Structured outputs on Azure Databricks
Important
This feature is in Public Preview and is supported on both Foundation Model APIs pay-per-token and provisioned throughput endpoints.
This article describes structured outputs on Azure Databricks and how to use them as part of your generative AI application workflows. Structured outputs is OpenAI-compatible and is only available during model serving as part of Foundation Model APIs.
What are structured outputs?
Structured outputs provide a way to generate structured data in the form of JSON objects from your input data. You can choose to generate text, unstructured JSON objects, and JSON objects that adhere to a specific JSON schema. Structured outputs are supported for chat models served using Foundation Model APIs pay-per-token and provisioned throughput endpoints.
Databricks recommends using structured outputs for the following scenarios:
- Extracting data from large amounts of documents. For example, identifying and classifying product review feedback as negative, positive or neutral.

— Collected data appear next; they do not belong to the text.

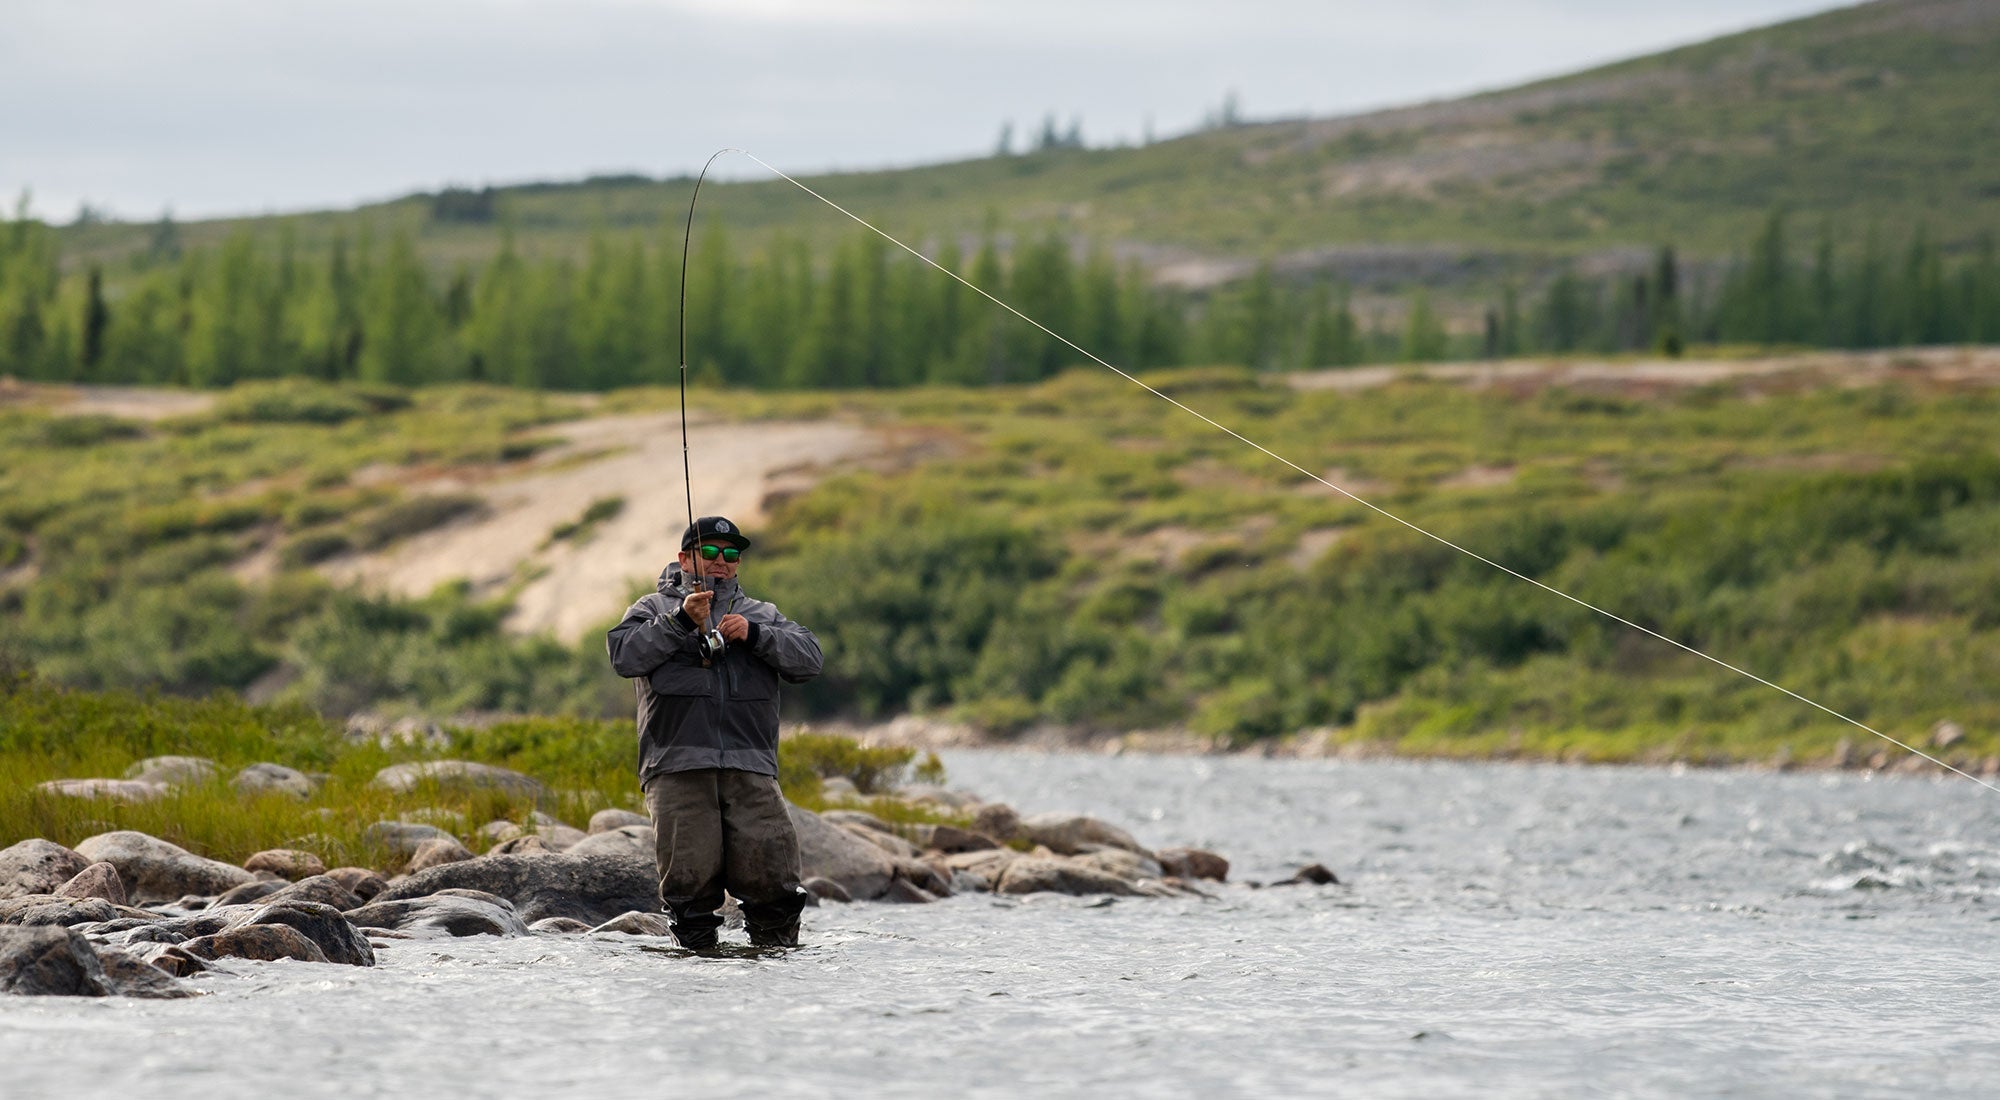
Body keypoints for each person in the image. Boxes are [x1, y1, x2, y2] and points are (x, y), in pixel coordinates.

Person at [605, 515, 823, 949]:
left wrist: (756, 635)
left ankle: (776, 968)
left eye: (730, 554)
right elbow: (625, 656)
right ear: (684, 558)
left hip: (751, 766)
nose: (720, 561)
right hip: (677, 767)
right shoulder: (650, 610)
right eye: (709, 552)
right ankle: (697, 972)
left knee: (774, 884)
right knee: (689, 890)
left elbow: (809, 660)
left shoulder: (763, 614)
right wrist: (680, 622)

- Batch inference tasks that require outputs to be in a specified format.
- Data processing, like turning unstructured data into structured data.
Use structured outputs
Specify your structured outputs using response_format
in your chat request. See Foundation model REST API reference.
The following is an example of data extraction of research papers to a specific JSON schema.
import os
import json
from openai import OpenAI
DATABRICKS_TOKEN = os.environ.get('YOUR_DATABRICKS_TOKEN')
DATABRICKS_BASE_URL = os.environ.get('YOUR_DATABRICKS_BASE_URL')
client = OpenAI(
api_key=DATABRICKS_TOKEN,
base_url=DATABRICKS_BASE_URL
)
response_format = {
"type": "json_schema",
"json_schema": {
"name": "research_paper_extraction",
"schema": {
"type": "object",
"properties": {
"title": { "type": "string" },
"authors": {
"type": "array",
"items": { "type": "string" }
},
"abstract": { "type": "string" },
"keywords": {
"type": "array",
"items": { "type": "string" }
}
},
},
"strict": True
}
}
messages = [{
"role": "system",
"content": "You are an expert at structured data extraction. You will be given unstructured text from a research paper and should convert it into the given structure."
},
{
"role": "user",
"content": "..."
}]
response = client.chat.completions.create(
model="databricks-meta-llama-3-1-70b-instruct",
messages=messages,
response_format=response_format
)
print(json.dumps(response.choices[0].message.model_dump()['content'], indent=2))
The following is an example of JSON extraction, but the JSON schema is not known before hand.
import os
import json
from openai import OpenAI
DATABRICKS_TOKEN = os.environ.get('YOUR_DATABRICKS_TOKEN')
DATABRICKS_BASE_URL = os.environ.get('YOUR_DATABRICKS_BASE_URL')
client = OpenAI(
api_key=DATABRICKS_TOKEN,
base_url=DATABRICKS_BASE_URL
)
response_format = {
"type": "json_object",
}
messages = [
{
"role": "user",
"content": "Extract the name, size, price, and color from this product description as a JSON object:\n<description>\nThe SmartHome Mini is a compact smart home assistant available in black or white for only $49.99. It's 5 inches wide.\n</description>"
}]
response = client.chat.completions.create(
model="databricks-meta-llama-3-1-70b-instruct",
messages=messages,
response_format=response_format
)
print(json.dumps(response.choices[0].message.model_dump()['content'], indent=2))
JSON schema
Foundation Model APIs broadly support structured outputs accepted by OpenAI. However, using a simpler JSON schema for JSON schema definitions results in higher quality JSON generation. To promote higher quality generation, Foundation Model APIs only support a subset of JSON schema specifications.
The following function call definition keys are not supported:
- Regular expressions using
pattern
. - Complex nested or schema composition and validation using:
anyOf
,oneOf
,allOf
,prefixItems
, or$ref
. - Lists of types except for the special case of
[type, “null”]
where one type in the list is a valid JSON type and the other is"null"
Token usage
Prompt injection and other techniques are used to enhance the quality of structured outputs. Doing so impacts the number of input and output tokens consumed by the model, which in turn results in billing implications.
Limitations
- The maximum number of keys specified in the JSON schema is
64
. - Foundation Model APIs does not enforce length or size constraints for objects and arrays.
- This includes keywords like
maxProperties
,minProperties
, andmaxLength
.
- This includes keywords like
- Heavily nested JSON schemas result in lower quality generation. If possible, try flattening the JSON schema for better results.